Co-Designing the value chain from data to impact through a partnership approach

The event co-organised by UNEP, IOC-UNESCO, MOi, GOOS and the G7 Future of the Seas and Ocean Initiative intended to “act as a bridge or ‘missing link’ connecting existing ocean and coastal observing and monitoring systems to each other and to end users and stakeholders to create a continuous feedback loop that addresses needs and supports the development of innovative solutions to the problems our ocean and coasts are facing”. As explained by Pierre Bahurel, Mercator Ocean International is thoroughly committed in this field, both for the European Commission in the frame of the Copernicus Marine Service, and for the United Nations with the Decade Collaborative Centre OceanPrediction, where users’ feedback and requirements are the basis of our service. The same approach applies to the G7 Future of the Seas and Ocean Initiative, as explained by Maria Hood, head of the G7 FSOI European Office at MOi.

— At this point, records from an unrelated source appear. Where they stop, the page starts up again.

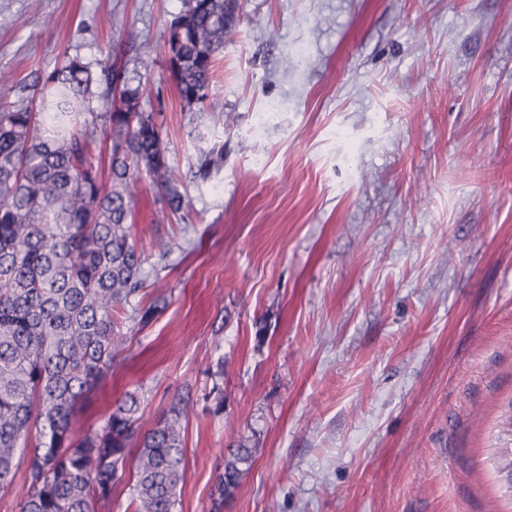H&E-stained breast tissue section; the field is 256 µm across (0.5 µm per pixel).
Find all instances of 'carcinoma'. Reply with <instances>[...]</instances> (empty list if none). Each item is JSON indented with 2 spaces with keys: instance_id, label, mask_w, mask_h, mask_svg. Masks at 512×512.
Instances as JSON below:
<instances>
[{
  "instance_id": "obj_1",
  "label": "carcinoma",
  "mask_w": 512,
  "mask_h": 512,
  "mask_svg": "<svg viewBox=\"0 0 512 512\" xmlns=\"http://www.w3.org/2000/svg\"><path fill=\"white\" fill-rule=\"evenodd\" d=\"M232 22L228 0H184L163 44L139 46L146 58H167L191 112L216 107L209 88ZM39 82L38 99L0 105V491L13 485L21 451L30 492L20 512H93L112 496L135 445L132 512H173L185 468L184 404L173 403L141 437L134 392L81 435L72 420L117 365L125 323L156 308L127 310L145 288L129 185L148 179L164 209L178 214L182 176L168 162L161 125L142 107V86L125 70L109 65L100 80L66 54ZM95 100L104 111L93 110ZM99 136L106 179L91 149ZM223 156L222 147L198 149L195 175L207 178ZM250 457L247 448L231 451L219 477L224 497L238 490L239 465Z\"/></svg>"
}]
</instances>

Speakers agreed on the vital importance of the mutual connection between Science and Policy, as they find a balance and adapt to the challenges of each country or region, which are very different from one another. Therefore, the new GEMS Ocean service (Global Environment Monitoring Service Ocean) that UNEP is setting up, presented by Hartwig Kremer makes this virtuous loop a condition for success.

Towards the next UN Ocean Conference

Mercator Ocean International’s interventions at this United Nations Ocean Conference were focused on improving dialogue and best practices between Science and Policy, echoing the One Ocean Summit held in Brest, France, in February. The next three years will be crucial to keep building in this area, directly in the activities of the Decade Collaborative Centre, the European office of the G7 FSOI and in the construction of an EU Digital Twin Ocean.

Emmanuel Macron at the UN Ocean Conference

France and Costa Rica announced their candidacy to host the next UN Ocean Conference in 2025 in France, which was officially welcomed by Peter Thomson, UN Secretary General’s Special Envoy for the Ocean. It will be an excellent opportunity for MOi to measure the evolution of all these commitments as we move towards the transformation into an Intergovernmental Organisation.